[Stated goal 1] In the passage on matricentric feminism below, condense the paragraph beginning "It has been said that motherhood" into a shorter version that keeps its main facts and figures.

[Given text]
+ + + + + + +

In the introduction to my edited volume The 21st Century Motherhood Movement: Mothers Speak out on why we need to change the world and how to do it, published in 2011, I coined the term matricentric feminism to describe a mother- centred feminism. I use the term matricentric feminism to distinguish it from maternal feminism and to mark it as a distinct motherhood politic and theory specific to its 21st century context. While matricentric feminism does borrow from maternalism in many of its strategies, it does so strategically and in ways specific to its 21st century context. Moreover, matricentric feminism also comprises the perspectives and philosophies of equal rights feminism and an ethics of care framework. Similar to Elaine Showalter, who coined the term gynocentric to signify a woman-centred perspective, I use the term matricentric to denote a mother-centred standpoint and emphasis to designate it as particular, long overdue and urgently needed mode of feminism.
It has been said that motherhood is the unfinished business of feminism. For example, a cursory review of recent scholarship on mothers and paid employment reveals that while women have made significant gains over the last three decades, mothers have not. Mothers in the paid labour force find themselves “mommy tracked,” making sixty cents for every dollar earned by full-time fathers (Williams, 2000, p. 2). Indeed, today the pay gap between mothers and non-mothers under thirty-five years is now larger than the wage gap between young men and women (Crittenden, 2001, 94). And while the “glass ceiling” and the “sticky floor” are still to be found in the workplace, most scholars would argue that it is the maternal wall that impedes and hinders most women’s progress in the workplace today. “Many childless women under the age of thirty five,” Ann Crittenden writes, “believe that all the feminist battles have been won” (88), but, as Crittenden continues, “once a woman has a baby, the egalitarian office party is over” (88).
A discussion of the reasons for such ‘stalled feminism for mothers’ is beyond the scope of this paper; however, what needs to be emphasized here is what mothers need is a feminism that positions their needs and concerns as the starting point in theory and activism on and for women’s empowerment.

+ + + + + + +

[Supplied records]
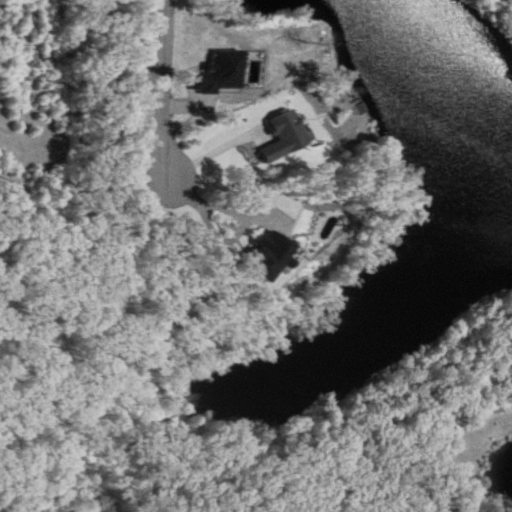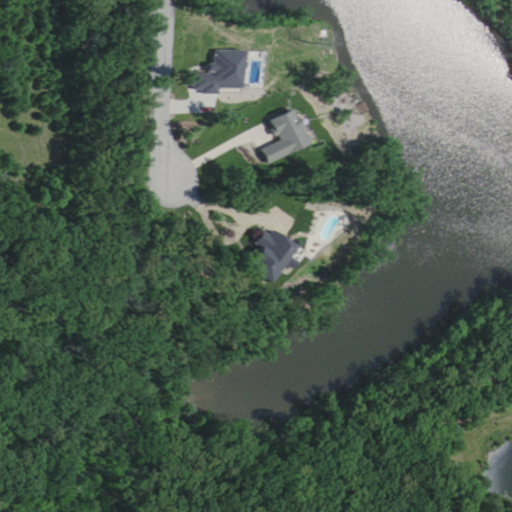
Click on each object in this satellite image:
building: (216, 71)
road: (156, 91)
building: (281, 134)
building: (286, 137)
road: (213, 233)
building: (272, 254)
road: (488, 427)
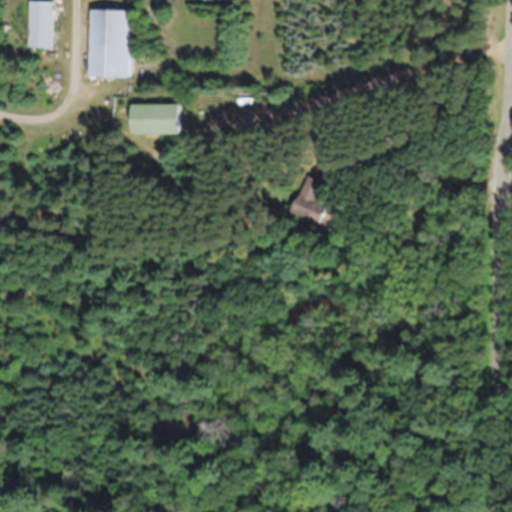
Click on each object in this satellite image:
building: (151, 10)
building: (43, 23)
building: (38, 24)
building: (107, 42)
building: (113, 42)
building: (151, 118)
building: (159, 118)
building: (315, 199)
building: (317, 200)
road: (503, 332)
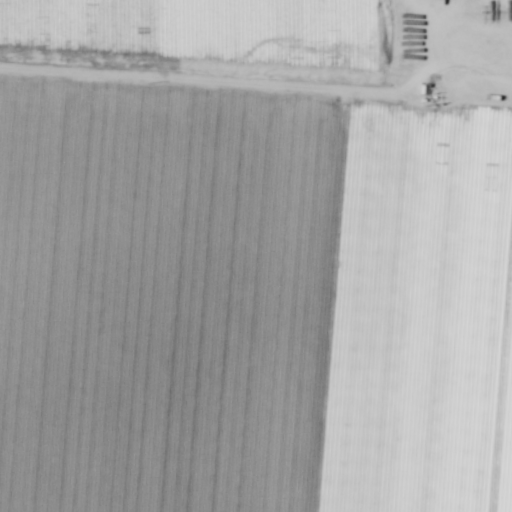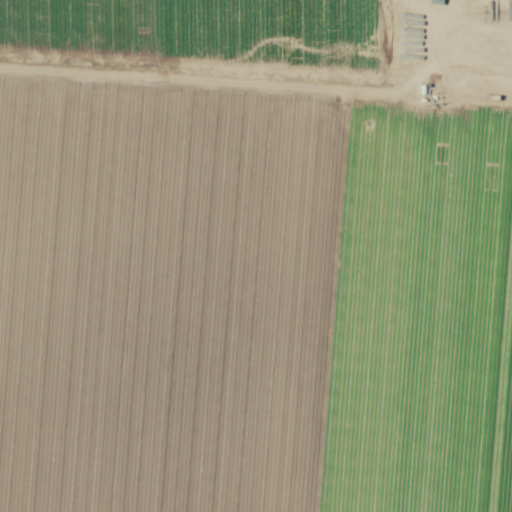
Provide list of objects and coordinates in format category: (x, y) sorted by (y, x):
road: (440, 69)
crop: (256, 256)
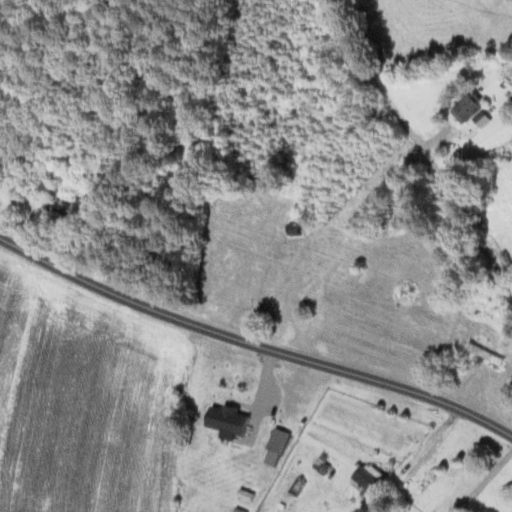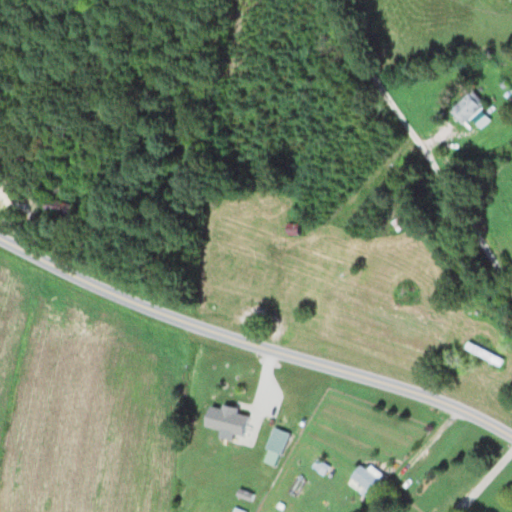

+ + + + + + +

[Stated goal 2] Express the lines of the records as a JSON list of strings, one string per line and no blank lines. Begin at the line that contains "Provide list of" and continue through the end of the records, leaving the pictures out.

[Exercise answer 1] Motherhood is said to be the unfinished business of feminism. Women have advanced significantly over the last three decades, but mothers have not. Mothers in paid work are "mommy tracked" and earn sixty cents for every dollar earned by full-time fathers (Williams, 2000). Among workers under thirty-five, the pay gap between mothers and non-mothers now exceeds the gap between young men and women (Crittenden, 2001). The "glass ceiling" and the "sticky floor" persist, but most scholars see the maternal wall as the main barrier to women's workplace progress. As Ann Crittenden notes, many childless women under thirty-five believe all feminist battles have been won, yet "once a woman has a baby, the egalitarian office party is over."

[Exercise answer 2]
[
  "Provide list of objects and coordinates in format category: (x, y) sorted by (y, x):",
  "road: (440, 69)",
  "crop: (256, 256)"
]